Dua hari berlalu semenjak drama di bank tersebut. Tidak pernah ada pelaporan dari pihak Pak Marwan kepada atasan Anita. Ya, yang dilakukan Pak Marwan hanya emosi sesaat. Jauh di sudut hatinya dia tak sejahat itu untuk menghancurkan karir orang lain terlebih seorang wanita.
"Tet, lagi bikin kopi ya?"
Suara yang tak asing mampir di samping telinga Mita.
"Hmm." Mita mendelikkan matanya. "Giliran minta kopi aja Kutet-Kutet. Gak ada panggilan yang lebih indah apa?"
"Urusan kopi bagian Kutet, urusan kantor buat Mita," jawab Pak Marwan sekenanya.

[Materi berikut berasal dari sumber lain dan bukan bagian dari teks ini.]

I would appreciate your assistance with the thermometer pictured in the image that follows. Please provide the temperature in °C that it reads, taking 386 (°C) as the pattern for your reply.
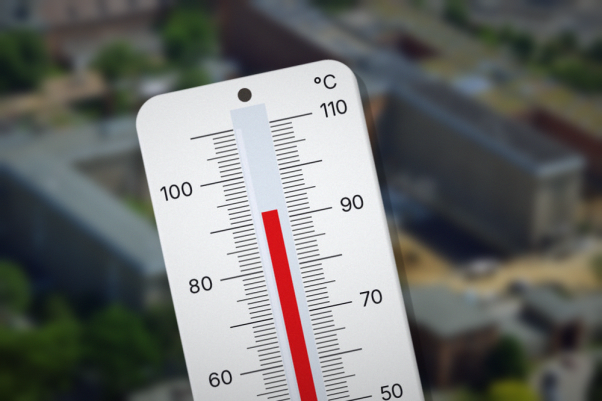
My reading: 92 (°C)
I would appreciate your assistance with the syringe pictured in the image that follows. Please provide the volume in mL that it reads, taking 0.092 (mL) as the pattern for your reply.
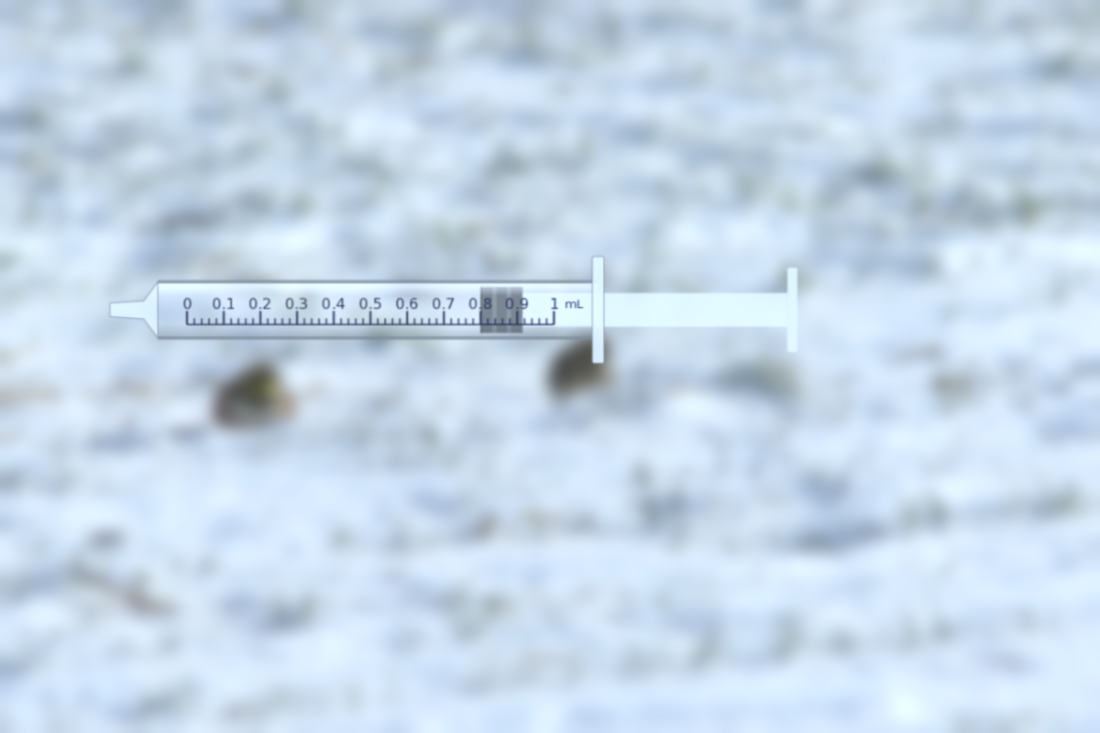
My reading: 0.8 (mL)
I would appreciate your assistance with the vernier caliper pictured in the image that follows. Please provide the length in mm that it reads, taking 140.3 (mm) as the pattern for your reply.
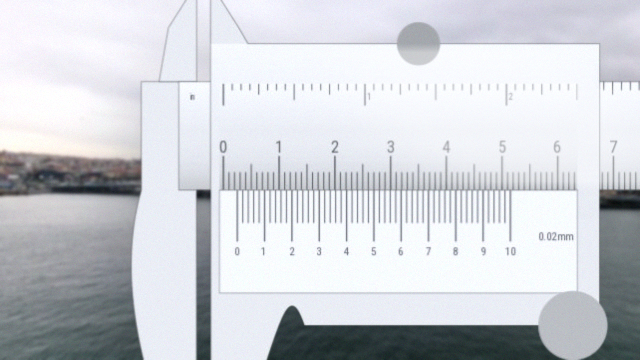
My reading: 2.5 (mm)
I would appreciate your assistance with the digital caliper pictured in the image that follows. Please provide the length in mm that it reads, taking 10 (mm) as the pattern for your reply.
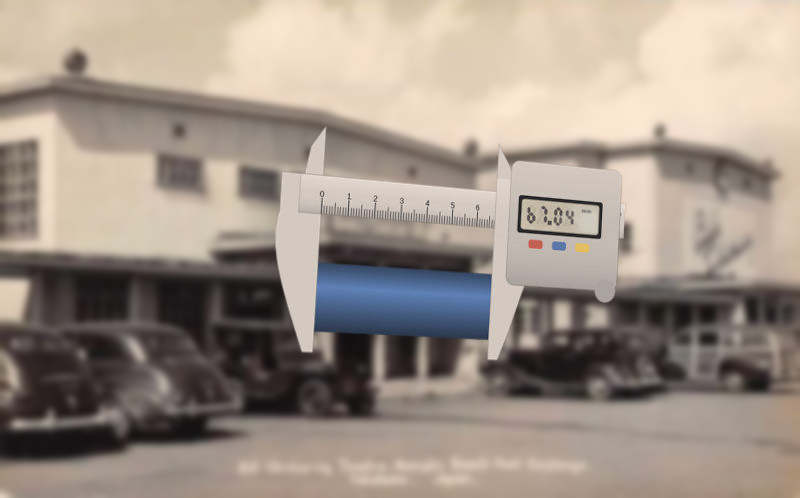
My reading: 67.04 (mm)
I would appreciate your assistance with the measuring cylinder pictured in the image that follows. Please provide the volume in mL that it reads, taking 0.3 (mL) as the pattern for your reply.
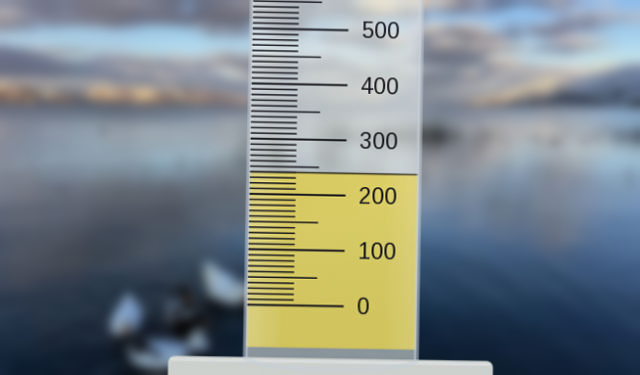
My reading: 240 (mL)
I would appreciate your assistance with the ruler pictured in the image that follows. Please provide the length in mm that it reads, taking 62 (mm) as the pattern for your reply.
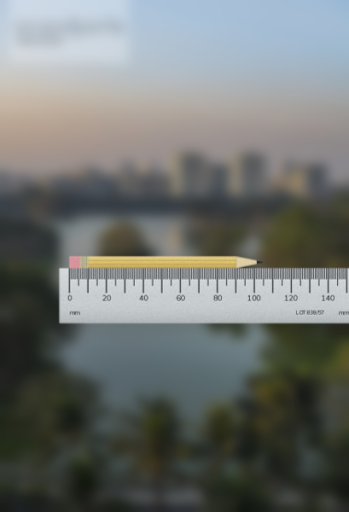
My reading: 105 (mm)
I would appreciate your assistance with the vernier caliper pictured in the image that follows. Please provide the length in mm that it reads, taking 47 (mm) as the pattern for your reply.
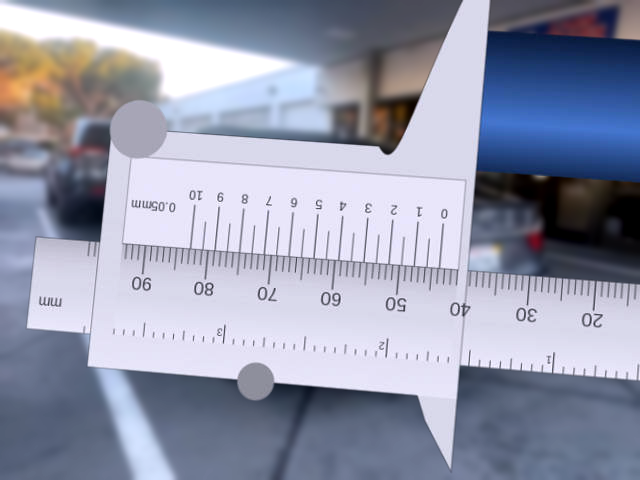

Dengan bibir maju lima senti, Mita terpaksa mengikuti kemauan bosnya. Dua cangkir kopi kini ada di tangannya.
"Nih Bos."
Pak Marwan menarik dua sudut bibirnya. Diseruputnya kopi buatan Mita yang baru saja berpindah ke tangannya.
"Hmm, kopi buatanmu memang mantap, Tet."
Mita tak mengindahkannya. Dia tahu pujian ini jadi pertanda kalau Bos Botak ini ada maunya.